In snapshots, the AppendVec file format looks somewhat like this.
+------------------+
| Account Header 0 |
+------------------+
| Account Data 0 |
| |
+------------------+
| Padding |
+------------------+
| Account Header 1 |
+------------------+
| Account Data 1 |
+------------------+
| Padding |
+------------------+
| Account Header N |
+------------------+
| Account Data N |
| |
| |
+------------------+ <--- file_sz
| Random Garbage |
+------------------+
It contains repeated instances of (Account Header, Account Data, Padding). Padding contains arbitrary bytes (usually zero) used to align the next account header such that its file offset is a multiple of 8. If the file offset is already aligned to a multiple of 8 after reading the account data, the padding is omitted.
file_sz
(obtained from the manifest above) indicates when the random
garbage starts. Technical reasons for the random garbage involve the
the way account data is allocated internally within Solana Labs.
If you just tried to parse the entire file without respecting file_sz
,
you would eventually end up misinterpreting an account where none exists.
The definition of the Account Header is as follows (C code). It amounts to a size of 136 bytes.

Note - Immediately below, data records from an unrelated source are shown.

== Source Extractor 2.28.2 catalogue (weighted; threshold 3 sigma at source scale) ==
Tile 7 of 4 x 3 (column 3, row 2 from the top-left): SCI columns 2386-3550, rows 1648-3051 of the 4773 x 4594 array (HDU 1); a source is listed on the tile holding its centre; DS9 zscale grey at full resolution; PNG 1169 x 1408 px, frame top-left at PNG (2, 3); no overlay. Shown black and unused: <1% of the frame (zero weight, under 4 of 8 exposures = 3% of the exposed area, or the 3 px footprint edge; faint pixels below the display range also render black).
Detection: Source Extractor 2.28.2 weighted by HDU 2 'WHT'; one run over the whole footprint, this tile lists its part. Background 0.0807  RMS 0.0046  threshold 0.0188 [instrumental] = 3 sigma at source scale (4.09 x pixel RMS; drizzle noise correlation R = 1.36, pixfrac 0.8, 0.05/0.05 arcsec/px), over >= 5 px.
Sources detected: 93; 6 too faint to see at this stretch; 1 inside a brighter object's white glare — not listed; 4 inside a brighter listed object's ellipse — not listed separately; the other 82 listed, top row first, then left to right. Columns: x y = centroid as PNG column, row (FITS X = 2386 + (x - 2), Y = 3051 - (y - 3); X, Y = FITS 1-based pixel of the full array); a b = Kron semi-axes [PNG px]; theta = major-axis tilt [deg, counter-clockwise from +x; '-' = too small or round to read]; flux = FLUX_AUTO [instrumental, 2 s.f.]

struct __attribute__((packed)) solana_account_hdr {
/* 0x00 */ uint64_t write_version;
/* 0x08 */ uint64_t data_len;
/* 0x10 */ uchar pubkey[32];
/* 0x30 */ uint64_t lamports;
/* 0x38 */ uint64_t rent_epoch;
/* 0x40 */ uchar owner[32];
/* 0x60 */ uchar executable;
/* 0x61 */ uchar padding[7];
/* 0x68 */ uchar hash[32];
/* 0x88 */
};
The Account Data appears as-is directly after the header.
The length is controlled by the solana_account_hdr
data_len
field.
While walking the accounts that appear in each AppendVec, you might
encounter the same pubkey
twice. In this case, compare the slot
numbers of each AppendVec and choose the larger one. The case where
an account appears twice with the same slot number is undefined.
Incremental snapshots use exactly the same format as specified above.
However, it is assumed that the accounts database is pre-populated with a set of accounts loaded from a prior full snapshot. The accounts in the incremental snapshot then override any existing ones.
The incremental snapshot's implicit state also replaces the full snapshot's state.
- Stop doing bincode.
- Stop adding random garbage to the end of AppendVec files so we can just skip the bincode blob.
- The snapshot manifest needs to change from bincode to Protobuf ASAP to allow parsing with an incomplete schema definition.